[Start of section]

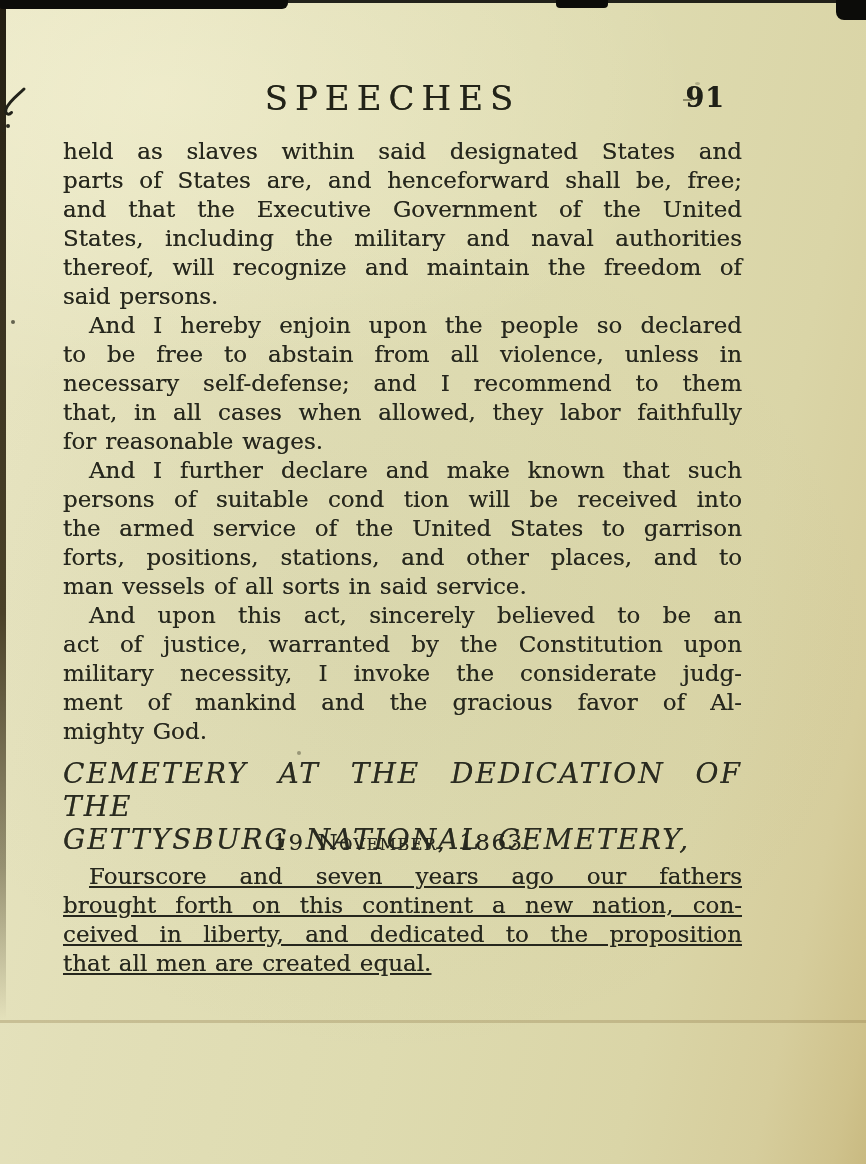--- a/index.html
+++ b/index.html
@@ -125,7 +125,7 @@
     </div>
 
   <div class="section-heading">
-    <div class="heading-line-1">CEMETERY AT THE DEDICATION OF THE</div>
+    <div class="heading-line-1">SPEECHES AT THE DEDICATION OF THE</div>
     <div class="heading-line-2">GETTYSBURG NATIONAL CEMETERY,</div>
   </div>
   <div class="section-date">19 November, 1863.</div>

[End of section]

Please return every record above exactly, but leave out the pictures.

--- a/index.html
+++ b/index.html
@@ -125,7 +125,7 @@
     </div>
 
   <div class="section-heading">
-    <div class="heading-line-1">CEMETERY AT THE DEDICATION OF THE</div>
+    <div class="heading-line-1">SPEECHES AT THE DEDICATION OF THE</div>
     <div class="heading-line-2">GETTYSBURG NATIONAL CEMETERY,</div>
   </div>
   <div class="section-date">19 November, 1863.</div>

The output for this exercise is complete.